The amount of rust is small. I've done the wirebrush/sandpaper route before, and it just took too long for my tastes.


----------



## UpstateNYdude (Dec 20, 2012)

Is it just spotting? If so why not just use some steel wool?


----------



## JBrow (Nov 18, 2015)

BinghamtonEd,

Nice score for $3!

I think your instincts are correct, keep the handle away from the acid. It may or may not harm the finish, which, as you point out, is not a big problem. However, I would be concerned about the effect of moisture soaking into the wood of the handle.

With a heavy water proof bag such as a 3 mil contractor trash bag or a trash compactor bag encasing the acid saturated rags that are wrapped tight around the metal would protect the handle and while keeping the rags from drying out. The rags could be saturated, wrapped around the tool, and then sealed in the bag.

However, my approach would be to thoroughly wet the rags with the citric acid solution and loosely ring out until damp. Then wrap the tool with the damp rags.

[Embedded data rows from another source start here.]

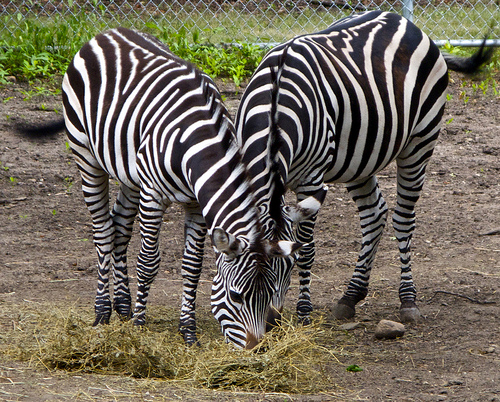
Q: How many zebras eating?
A: Two.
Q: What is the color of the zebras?
A: Black and white.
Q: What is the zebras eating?
A: Grass.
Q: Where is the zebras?
A: Inside the fence.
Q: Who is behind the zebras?
A: No one.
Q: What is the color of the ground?
A: Brown.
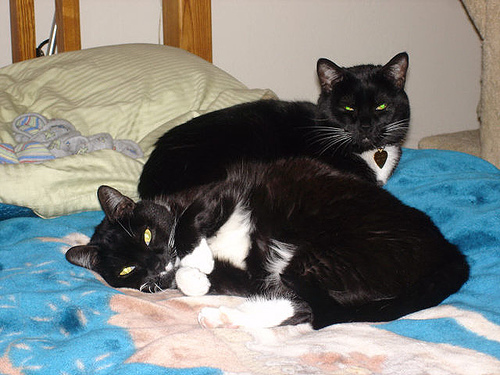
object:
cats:
[131, 49, 417, 203]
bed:
[0, 0, 500, 375]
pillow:
[0, 40, 280, 171]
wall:
[0, 0, 482, 151]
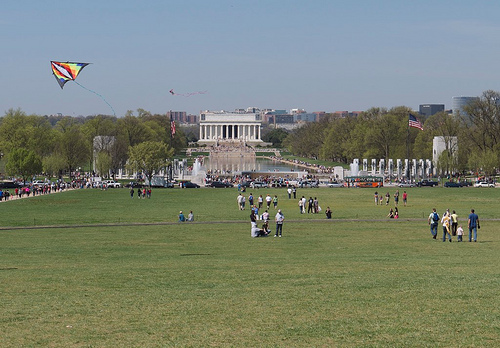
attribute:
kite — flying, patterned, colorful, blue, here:
[40, 47, 98, 101]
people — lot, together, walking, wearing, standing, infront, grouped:
[239, 176, 323, 260]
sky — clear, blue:
[119, 21, 260, 104]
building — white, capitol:
[189, 85, 257, 145]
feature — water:
[352, 143, 444, 178]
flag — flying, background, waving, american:
[400, 102, 426, 130]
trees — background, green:
[34, 99, 89, 144]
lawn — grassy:
[133, 223, 254, 313]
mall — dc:
[107, 73, 392, 226]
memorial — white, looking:
[166, 108, 301, 207]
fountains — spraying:
[338, 150, 404, 187]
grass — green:
[77, 236, 256, 337]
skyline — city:
[208, 97, 376, 138]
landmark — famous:
[197, 101, 415, 211]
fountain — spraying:
[365, 145, 446, 185]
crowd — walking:
[415, 195, 496, 262]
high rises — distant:
[380, 88, 482, 135]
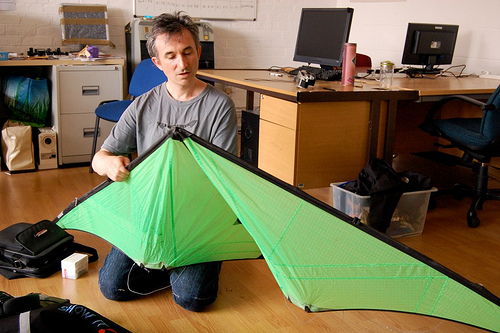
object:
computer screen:
[57, 2, 112, 47]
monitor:
[294, 9, 349, 62]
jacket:
[343, 161, 435, 235]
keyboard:
[288, 65, 342, 81]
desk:
[195, 67, 500, 191]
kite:
[48, 124, 500, 333]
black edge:
[51, 132, 499, 333]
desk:
[0, 55, 129, 168]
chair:
[86, 57, 168, 174]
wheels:
[476, 204, 484, 210]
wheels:
[453, 194, 465, 201]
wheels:
[427, 200, 437, 211]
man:
[90, 11, 240, 313]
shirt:
[99, 80, 239, 160]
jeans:
[96, 245, 224, 313]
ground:
[421, 197, 468, 263]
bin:
[329, 180, 439, 240]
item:
[347, 155, 410, 232]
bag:
[0, 219, 99, 280]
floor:
[2, 164, 498, 333]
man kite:
[46, 9, 500, 333]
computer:
[401, 22, 460, 74]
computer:
[289, 7, 355, 81]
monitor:
[63, 11, 105, 39]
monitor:
[401, 22, 460, 66]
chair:
[414, 82, 499, 229]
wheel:
[466, 215, 480, 228]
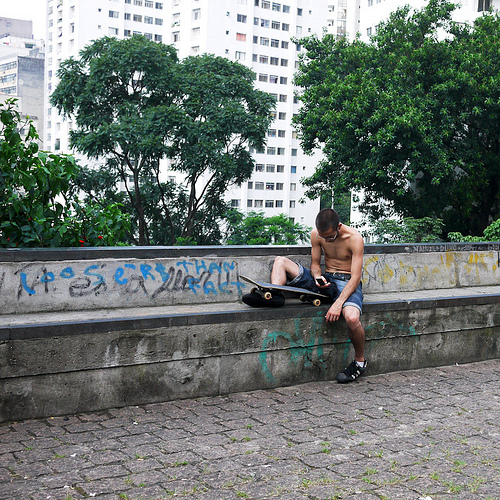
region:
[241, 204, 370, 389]
the man sitting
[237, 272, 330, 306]
the skateboard near the man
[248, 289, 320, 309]
the wheels on the skateboard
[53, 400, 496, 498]
the grass growing through concrete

Once the tool is wrapped and in the bag, the acid solution could be slowly poured onto the rags, letting any solution that is not absorbed by the rags to remain in the bag. Seal the bag closed. If upon checking, more soaking is required, the tool can be re-wrapped and the excess citric acid in the bag used to re-soak the rags.

Alternatively, the handle could be protected and the entire tool set in a bath to soak. The problem here is obviously ensuring a water-tight seal around the metal shaft at the handle. I suppose a zip lock bag over the handle with a small piece of rubber wrapped around the bag and the shaft with a band clamp holding the bag and rubber gasket tight to the shaft might make a good seal.

Perhaps you already do this but if not, a baking soda bath immediately following the citric acid bath will neutralize the acid. The baking soda solution can the be rinsed off with water.


----------



## TheFridge (May 1, 2014)

I'm pretty sure fellow LJ Brit had a blog or vid on how to restore a brace to its full former glory.

I'd echo that you shouldn't soak the wood. Definitely not with acid because youd need to neutralize it.


----------



## MrUnix (May 18, 2012)

Evapo-rust.

Cheers,
Brad


----------



## bandit571 (Jan 20, 2011)

14" brace..the "Before", and









The "After". Just a wire wheel mounted in the drill press. The big one took maybe 15 minutes to shine up, and have it in working order. A few drops of 3in1 oil to lube the moving parts. Does NOT take all that long to do.


----------



## TheFridge (May 1, 2014)

I'm a huge fan of wire wheels too. Fine ones are great for light rust.


----------